横から撮るしかない。これだけの鬼板を隠してしまうなんて、もったいない





提灯を避けて真下から



子獅子もなんとか顔だけは撮ってみる




前欄間には栗鼠がいた




後ろ側の鬼板、懸魚周辺。欄間に飛龍も見えているが、提灯が邪魔で度の角度からも撮れない






高覧下には鯉


ここで雨が降りだした。祭はあるのだろうか? これ以上は撮れないと判断して撤収。
いやはや、石那田の屋台は徳次郎以上に難敵だ。天気がよかったとしてもどこまでちゃんと撮れたか分からない。提灯がついてからでは鬼板周りなどはまったく撮れないわけで、きちんと記録を残すためには、提灯をつける前、あるいは外した直後に撮影タイムを作るしかないだろう。
地区によって組み立てや解体の時間はバラバラだし、当日の天気にもよるわけで、飛び込みではこれ以上は無理。

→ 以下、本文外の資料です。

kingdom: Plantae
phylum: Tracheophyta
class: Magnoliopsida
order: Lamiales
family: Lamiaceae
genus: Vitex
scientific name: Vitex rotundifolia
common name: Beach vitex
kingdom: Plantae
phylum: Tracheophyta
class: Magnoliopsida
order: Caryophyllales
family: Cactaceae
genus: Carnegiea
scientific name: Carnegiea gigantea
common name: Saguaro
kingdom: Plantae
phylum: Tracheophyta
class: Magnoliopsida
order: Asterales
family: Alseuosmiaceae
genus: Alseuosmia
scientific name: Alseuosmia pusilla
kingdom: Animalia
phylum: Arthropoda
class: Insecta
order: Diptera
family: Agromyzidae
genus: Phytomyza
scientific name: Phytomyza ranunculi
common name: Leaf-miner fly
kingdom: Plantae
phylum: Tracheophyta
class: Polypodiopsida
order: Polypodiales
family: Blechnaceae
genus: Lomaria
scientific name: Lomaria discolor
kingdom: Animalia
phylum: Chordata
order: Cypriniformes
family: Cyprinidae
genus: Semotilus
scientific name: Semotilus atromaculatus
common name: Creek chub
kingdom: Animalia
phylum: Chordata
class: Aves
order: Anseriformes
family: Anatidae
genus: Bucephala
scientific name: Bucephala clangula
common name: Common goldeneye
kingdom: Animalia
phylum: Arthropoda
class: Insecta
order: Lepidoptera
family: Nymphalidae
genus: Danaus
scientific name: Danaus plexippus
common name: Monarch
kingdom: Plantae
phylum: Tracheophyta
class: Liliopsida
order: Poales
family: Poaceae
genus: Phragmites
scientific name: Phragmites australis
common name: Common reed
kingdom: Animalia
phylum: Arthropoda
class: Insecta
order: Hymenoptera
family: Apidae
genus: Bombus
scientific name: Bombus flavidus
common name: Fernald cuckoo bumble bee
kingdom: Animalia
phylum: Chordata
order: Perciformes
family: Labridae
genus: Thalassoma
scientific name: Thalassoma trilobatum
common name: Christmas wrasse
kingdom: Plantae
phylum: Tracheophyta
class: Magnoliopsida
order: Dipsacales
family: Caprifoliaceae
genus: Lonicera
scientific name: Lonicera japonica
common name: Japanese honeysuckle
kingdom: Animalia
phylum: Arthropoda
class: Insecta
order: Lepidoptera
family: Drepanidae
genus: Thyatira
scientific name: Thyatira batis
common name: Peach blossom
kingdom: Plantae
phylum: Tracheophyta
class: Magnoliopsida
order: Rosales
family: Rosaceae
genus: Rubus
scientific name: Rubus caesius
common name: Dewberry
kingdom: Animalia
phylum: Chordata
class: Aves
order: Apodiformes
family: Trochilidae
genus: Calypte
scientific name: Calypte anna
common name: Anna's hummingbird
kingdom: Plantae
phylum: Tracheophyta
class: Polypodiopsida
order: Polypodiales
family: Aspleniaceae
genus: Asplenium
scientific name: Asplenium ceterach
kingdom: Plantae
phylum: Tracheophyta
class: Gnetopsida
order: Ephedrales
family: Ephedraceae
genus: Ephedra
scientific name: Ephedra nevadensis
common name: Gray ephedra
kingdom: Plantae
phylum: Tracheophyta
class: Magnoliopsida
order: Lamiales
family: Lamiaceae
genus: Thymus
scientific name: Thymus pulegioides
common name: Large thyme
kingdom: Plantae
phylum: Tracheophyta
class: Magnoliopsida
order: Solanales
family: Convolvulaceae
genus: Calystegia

彫刻屋台の「美術としての文化」を後世に伝えるのは本当に難しい。



雨がまた強くなってきた。帰り道、仲根の集会所前では、提灯をつけて繰り出しを待つ屋台が。こうなるともはや彫刻を鑑賞するなんて到底無理。おそらくブルーシートをかけたまま繰り出すのだろう。
6台とも、鹿沼の屋台に勝るとも劣らない見事なアート作品なだけに、これを「庶民が作ったアート作品」として多くの人たちに見てもらえないのは本当に残念だ。

仲根の屋台は動き出す気配がなかったが、岡坪の屋台は雨の中、すでに集合場所に移動し始めていた↓
今夜、祭はどうなるのか。もう彫刻を撮るのは無理なので、僕はこれで撤収。

さて、「徳次郎、石那田の彫刻屋台」写真集はうまくできるのかな? 写真総数は軽く5000枚を超えるので、編集作業は大変なことになるだろう。